The BBC’s iPlayer video-on-demand service has proved a big hit in the UK, providing UK license-fee payers will the opportunity to catch-up with all BBC programmes aired over a seven day period. In October, the service received 139 million requests, keeping it the most popular videon-on-demand service in the UK.
The BBC has long intended to make its iPlayer service available overseas, giving its programming a worldwide audience. Shows like Top Gear, Sherlock and Doctor Who have proved massive hits in the U.S and the BBC wants to be able to generate extra income from running these shows via its BBC Worldwide channels.
F**k it, we'll do it live!
With this in mind, the BBC has announced that the global version of its iPlayer service will be on a subscription-only basis and when it is initially rolled out, will only be available on the iPad.

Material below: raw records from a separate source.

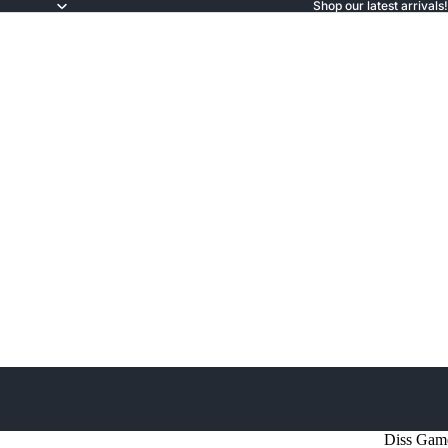
Shop our latest arrivals!
Diss Gam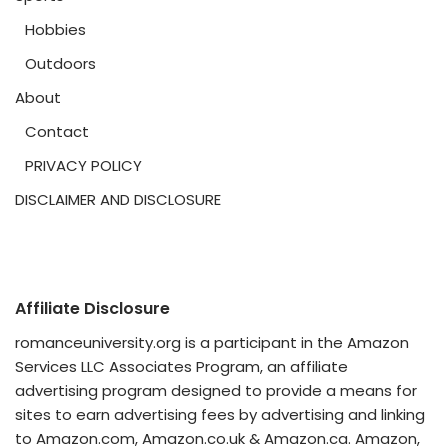
Hobbies
Outdoors
About
Contact
PRIVACY POLICY
DISCLAIMER AND DISCLOSURE
Affiliate Disclosure
romanceuniversity.org is a participant in the Amazon
Services LLC Associates Program, an affiliate
advertising program designed to provide a means for
sites to earn advertising fees by advertising and linking
to Amazon.com, Amazon.co.uk & Amazon.ca. Amazon,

BBC.com managing director Luke Bradley-Jones said:
“There’s a general acknowledgement in the world of VoD that there needs to be a hybrid business model – a combination of subscriptions, download to own and pay per view.

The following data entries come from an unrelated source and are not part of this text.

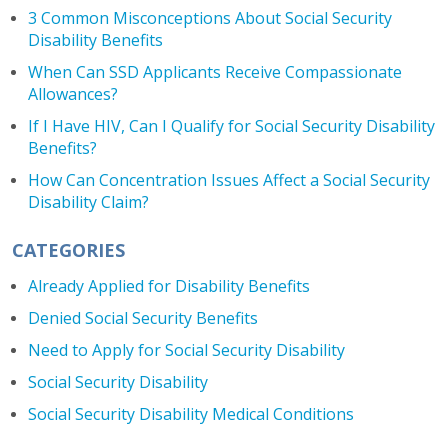
3 Common Misconceptions About Social Security
Disability Benefits
When Can SSD Applicants Receive Compassionate
Allowances?
If I Have HIV, Can I Qualify for Social Security Disability
Benefits?
How Can Concentration Issues Affect a Social Security
Disability Claim?
CATEGORIES
Already Applied for Disability Benefits
Denied Social Security Benefits
Need to Apply for Social Security Disability
Social Security Disability
Social Security Disability Medical Conditions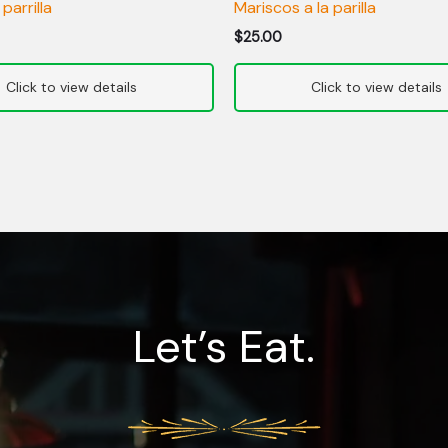
 parrilla
Mariscos a la parilla
$
25.00
Let’s Eat.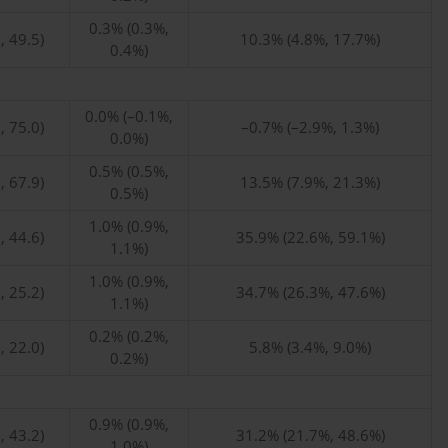
0.3% (0.3%,
, 49.5)
10.3% (4.8%, 17.7%)
0.4%)
0.0% (–0.1%,
, 75.0)
–0.7% (–2.9%, 1.3%)
0.0%)
0.5% (0.5%,
, 67.9)
13.5% (7.9%, 21.3%)
0.5%)
1.0% (0.9%,
, 44.6)
35.9% (22.6%, 59.1%)
1.1%)
1.0% (0.9%,
, 25.2)
34.7% (26.3%, 47.6%)
1.1%)
0.2% (0.2%,
, 22.0)
5.8% (3.4%, 9.0%)
0.2%)
0.9% (0.9%,
, 43.2)
31.2% (21.7%, 48.6%)
1.0%)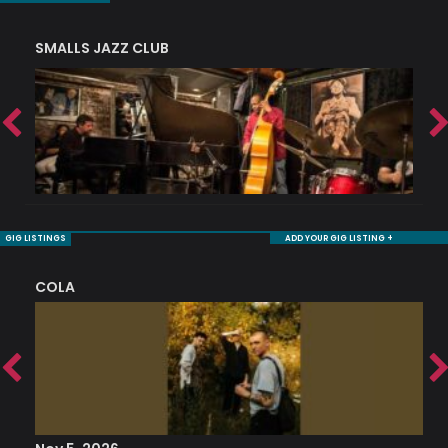
SMALLS JAZZ CLUB
J
GIG LISTINGS
ADD YOUR GIG LISTING +
COLA
S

I can see the value of that view and I believe it’s the way that the global iPlayer will go in the medium term.
However I can announce here that we’re going to be adopting a pure paid subscription model for the global iPlayer for launch – in part to get audiences used to using the service, but more importantly so we can generate additional value from the service in terms of the user data that it gives us.

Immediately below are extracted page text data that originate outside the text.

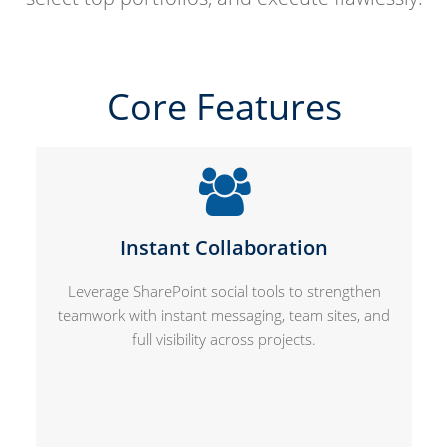
Core Features
Instant Collaboration
Leverage SharePoint social tools to strengthen
teamwork with instant messaging, team sites, and
full visibility across projects.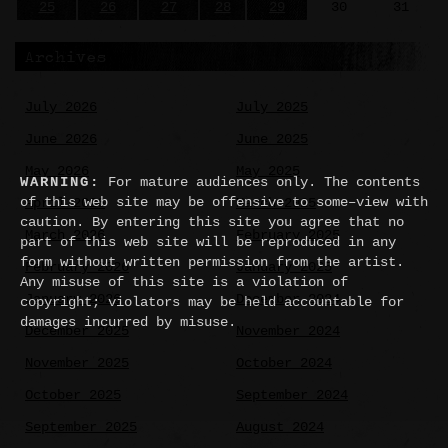
25
26
27
28
29
30
31
Archives
July 2026
July 2025
June 2026
June 2025
May 2026
May 2025
WARNING:
For mature audiences only. The contents
of this web site may be offensive to some–view with
April 2026
March 2025
caution. By entering this site you agree that no
March 2026
February 2025
part of this web site will be reproduced in any
form without written permission from the artist.
February 2026
January 2025
Any misuse of this site is a violation of
January 2026
December 2024
copyright; violators may be held accountable for
damages incurred by misuse.
December 2025
November 2024
November 2025
October 2024
October 2025
September 2024
September 2025
August 2024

We will also offer advertisers the chance to partner with us on the ‘free’ areas of the service.”
The BBC has taken an interesting approach, choosing to focus on the iPad as its sole means of transmission. By offering’s iPad content subscriptions, the BBC will be able to scale its service as demand rises, building its platform to roll out to a larger audience should there be enough demand. By offering a subscription, the corporation will be able to appease content producers and enjoy revenue similar to its current system of making BBC shows available for purchase on platforms like iTunes, a model that saw the BBC pull in around £10 million in 2008/09.
With a 12-month deadline on the project, the service could be available a lot sooner than anticipated. The BBC has long said that it wanted to make its shows available to ex-pats who weren’t able to view programmes from their locations, a subscription-based model, if priced right, will surely bring these people back to watch the programmes they love.
UK users are able to view iPlayer streams from their iPad currently but the dedicated app developed by the BBC is not yet live. The corporation will use the same technologies to stream content worldwide, incurring less development costs in the process.